Barrio of Lares, Puerto Rico

Pezuela is a barrio in the municipality of Lares, Puerto Rico. Its population in 2010 was 474. The barrio is divided into about 8 sectors. The barrio has been prone to landslides since Hurricane Maria struck in 2017.

==History==
Pezuela was in Spain's gazetteers until Puerto Rico was ceded by Spain in the aftermath of the Spanish–American War under the terms of the Treaty of Paris of 1898 and became an unincorporated territory of the United States. In 1899, the United States Department of War conducted a census of Puerto Rico finding that the population of Pezuela barrio was 1,010.

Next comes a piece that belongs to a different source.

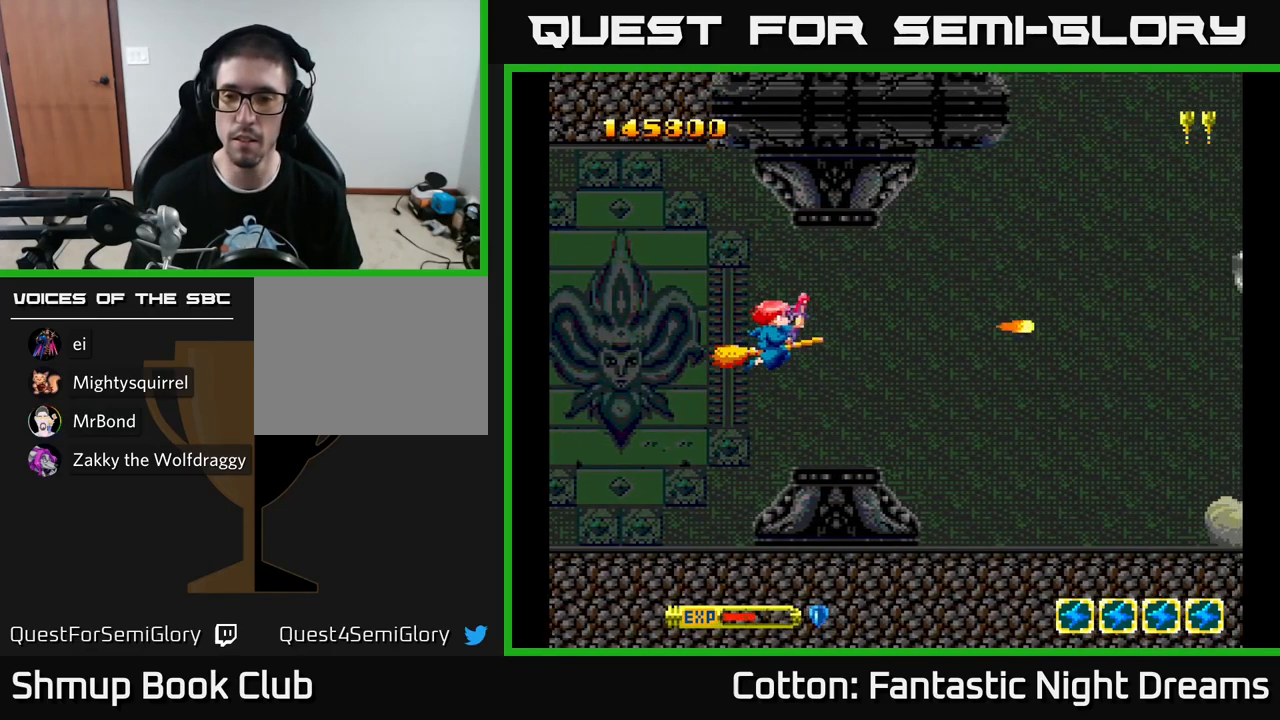
{"buttons": ["Y", "DPAD_DOWN", "DPAD_RIGHT"], "left_stick": "center", "right_stick": "center", "events": [[217, "DPAD_DOWN", "down"], [217, "DPAD_RIGHT", "down"], [350, "DPAD_DOWN", "up"], [483, "DPAD_DOWN", "down"]]}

In late 2019, 12 landslides occurred in one month's time as a result of heavy rainfall and some homes were in danger of collapsing near PR-131. Residents stated the problem was caused by years of inaction to correct and clear waterways after Hurricane Maria, which struck in 2017. The people fear that a large landslide could occur and cause many deaths as happened with the Mameyes Landslide in Portugués Urbano barrio in Ponce in 1985.

Historical population
| Census | Pop. | Note | %± |
| 1900 | 1,010 |  | — |
| 1910 | 1,159 |  | 14.8% |
| 1920 | 1,409 |  | 21.6% |
| 1930 | 1,393 |  | −1.1% |
| 1940 | 1,241 |  | −10.9% |
| 1950 | 710 |  | −42.8% |
| 1960 | 746 |  | 5.1% |
| 1970 | 415 |  | −44.4% |
| 1980 | 488 |  | 17.6% |
| 1990 | 398 |  | −18.4% |
| 2000 | 272 |  | −31.7% |
| 2010 | 474 |  | 74.3% |
U.S. Decennial Census 1899 (shown as 1900) 1910-1930 1930-1950 1980-2000 2010

==Sectors==
Barrios (which are, in contemporary times, roughly comparable to minor civil divisions) and subbarrios, in turn, are further subdivided into smaller local populated place areas/units called sectores (sectors in English). The types of sectores may vary, from normally sector to urbanización to reparto to barriada to residencial, among others.

The following sectors are in Pezuela barrio:

Hacienda Marrero,
Hacienda Rojas,
Hacienda Vilella,
La Vega de los Acevedo,
Maguelles,
Sector Ezenelías,
Sector Sisco, and Tramo Carretera 431.